As we’ll see next time, this is a story of the kind we would call “mythological,” set in a world where human beings and gods interact. (Don’t worry, we will also present Kimhi’s responsible opposing viewpoint.) First, I must confess that the daughters we found in Genesis 5 were something of a red herring. To explain why, I have to discuss the Hebrew text and (yes) even mention the dreaded binyanim. ⇥ A reminder: you can learn more about binyanim in Lesson 15 of my Hebrew course. ⇤ Another reminder: I don’t do the grammatical stuff just to annoy people, but for a purpose. I have one this time too, of course.
The ancestors in Genesis 5 “fathered” their daughters (and sons) with the verb וַיּ֥וֹלֶד va-yóled, the Hiphil (causative) form of the root ילד y-l-d. The daughters in our verse “had been born” in a binyan that no longer exists, the Qal Passive: יֻלְּד֥וּ yuldu. That’s exactly what happened in Gen 4:26, before the Genealogy got rolling, when we are told of Seth that too him also “a son was born [יֻלַּד yulad] and he named him Enosh.”
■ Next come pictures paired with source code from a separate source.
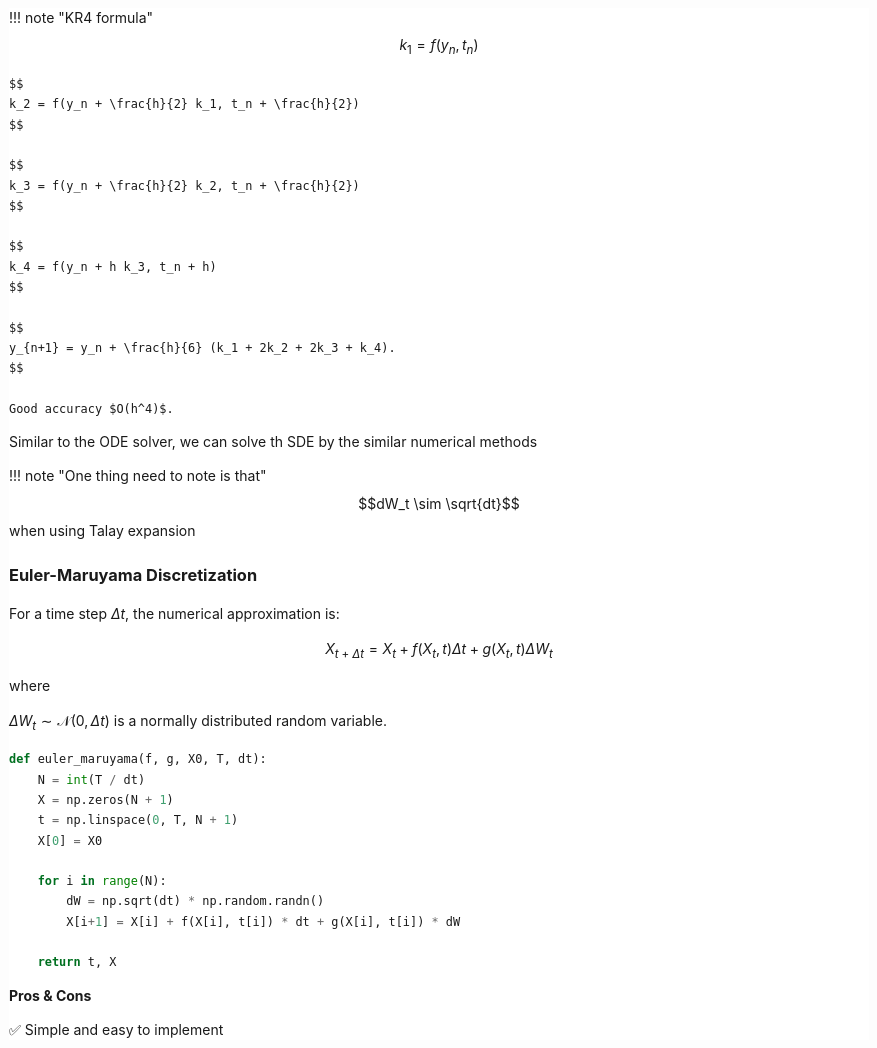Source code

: !!! note "KR4 formula"
    $$
    k_1 = f(y_n, t_n)
    $$

    $$
    k_2 = f(y_n + \frac{h}{2} k_1, t_n + \frac{h}{2})
    $$

    $$
    k_3 = f(y_n + \frac{h}{2} k_2, t_n + \frac{h}{2})
    $$

    $$
    k_4 = f(y_n + h k_3, t_n + h)
    $$

    $$
    y_{n+1} = y_n + \frac{h}{6} (k_1 + 2k_2 + 2k_3 + k_4).
    $$

    Good accuracy $O(h^4)$.

Similar to the ODE solver, we can solve th SDE by the similar numerical methods

!!! note "One thing need to note is that"
    $$dW_t \sim \sqrt{dt}$$
    when using Talay expansion

### Euler-Maruyama Discretization

For a time step $\Delta t$, the numerical approximation is:

$$
 X_{t+\Delta t} = X_t + f(X_t, t) \Delta t + g(X_t, t) \Delta W_t
$$

where

$\Delta W_t \sim \mathcal{N}(0, \Delta t)$ is a normally distributed random variable.

```python
def euler_maruyama(f, g, X0, T, dt):
    N = int(T / dt)
    X = np.zeros(N + 1)
    t = np.linspace(0, T, N + 1)
    X[0] = X0

    for i in range(N):
        dW = np.sqrt(dt) * np.random.randn()
        X[i+1] = X[i] + f(X[i], t[i]) * dt + g(X[i], t[i]) * dW

    return t, X
```

**Pros & Cons**

✅ Simple and easy to implement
This form went out of style very early in the recorded history of Hebrew, so long ago that the Masoretes who created the vowels and punctuation marks did not recognize it. But the Qal Passive is not uncommon in our story:
“This one shall be called Woman, for from man was she taken [לֻֽקֳחָה]” (2:23).
“Until you return to the ground—for from it you were taken [לֻקָּ֑חְתָּ]: (3:19).
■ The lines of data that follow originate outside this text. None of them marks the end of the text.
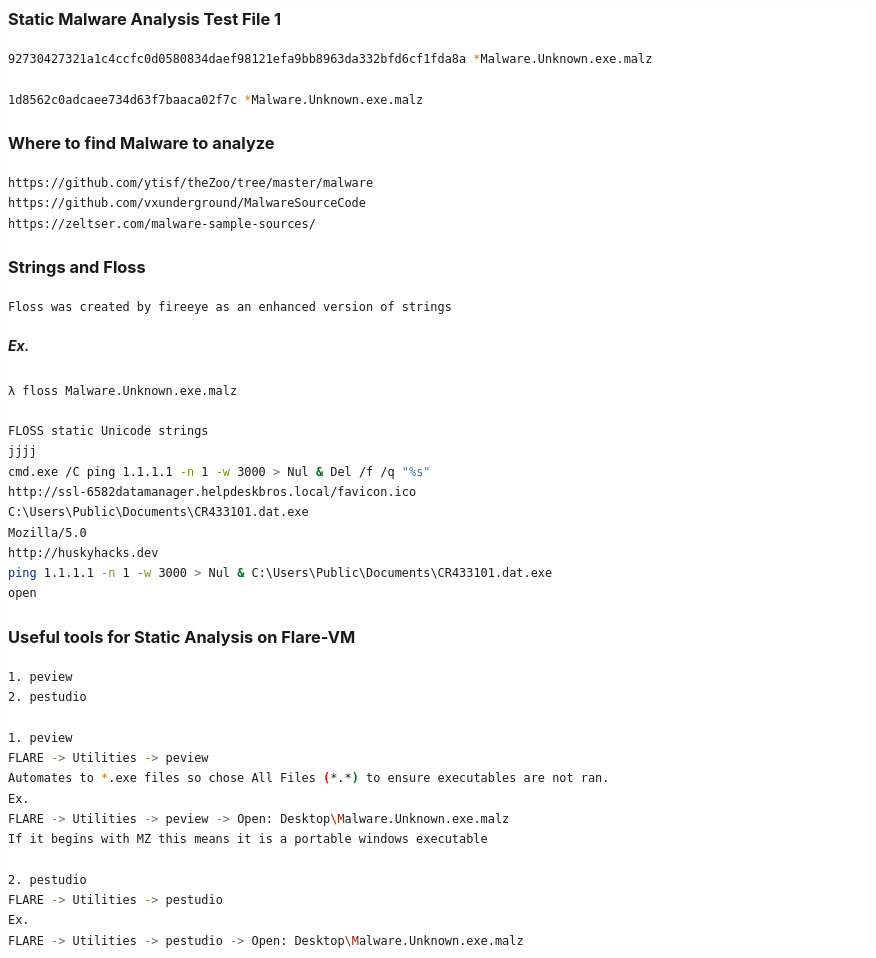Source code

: ### Static Malware Analysis Test File 1

```bash
92730427321a1c4ccfc0d0580834daef98121efa9bb8963da332bfd6cf1fda8a *Malware.Unknown.exe.malz

1d8562c0adcaee734d63f7baaca02f7c *Malware.Unknown.exe.malz
```

### Where to find Malware to analyze
```bash
https://github.com/ytisf/theZoo/tree/master/malware
https://github.com/vxunderground/MalwareSourceCode
https://zeltser.com/malware-sample-sources/
```
### Strings and Floss
```bash
Floss was created by fireeye as an enhanced version of strings
```

##### Ex.
```bash
λ floss Malware.Unknown.exe.malz

FLOSS static Unicode strings
jjjj
cmd.exe /C ping 1.1.1.1 -n 1 -w 3000 > Nul & Del /f /q "%s"
http://ssl-6582datamanager.helpdeskbros.local/favicon.ico
C:\Users\Public\Documents\CR433101.dat.exe
Mozilla/5.0
http://huskyhacks.dev
ping 1.1.1.1 -n 1 -w 3000 > Nul & C:\Users\Public\Documents\CR433101.dat.exe
open

```

### Useful tools for Static Analysis on Flare-VM
```bash
1. peview
2. pestudio

1. peview
FLARE -> Utilities -> peview
Automates to *.exe files so chose All Files (*.*) to ensure executables are not ran.
Ex.
FLARE -> Utilities -> peview -> Open: Desktop\Malware.Unknown.exe.malz
If it begins with MZ this means it is a portable windows executable

2. pestudio
FLARE -> Utilities -> pestudio
Ex.
FLARE -> Utilities -> pestudio -> Open: Desktop\Malware.Unknown.exe.malz

```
“to till the soil from which he was taken [לֻקַּ֖ח]” (3:23).
Between them, the roots לקח and ילד make up half the 80 Qal Passive forms in the Bible. Twenty of them are in Genesis, and just four are from different roots (שׂים and טרף).
I’m not saying this just because morphology is fun — notice that I’m saving the story of how we know something the Masoretes didn’t for another time. Today, the point is that the other examples you see above are in Version 2 of creation, the story that’s told in the J voice. That’s where we are again as Genesis 6 begins. Like adama earlier in the verse, this linguistic usage is another clue to who’s telling us this story.
Lots of people assume that the distinction between elohim and YHWH is the complete proof set for the existence of earlier texts that were combined to create the Torah. Not so! There are many differences such as the linguistic ones I’ve been pointing out recently — even “this one” of 2:23. There is nothing theological, or religious in any way, about some of the things that distinguish the various biblical voices. Different writers write differently. The challenge for the writer who created Genesis was to weave the earlier texts into an artistic whole.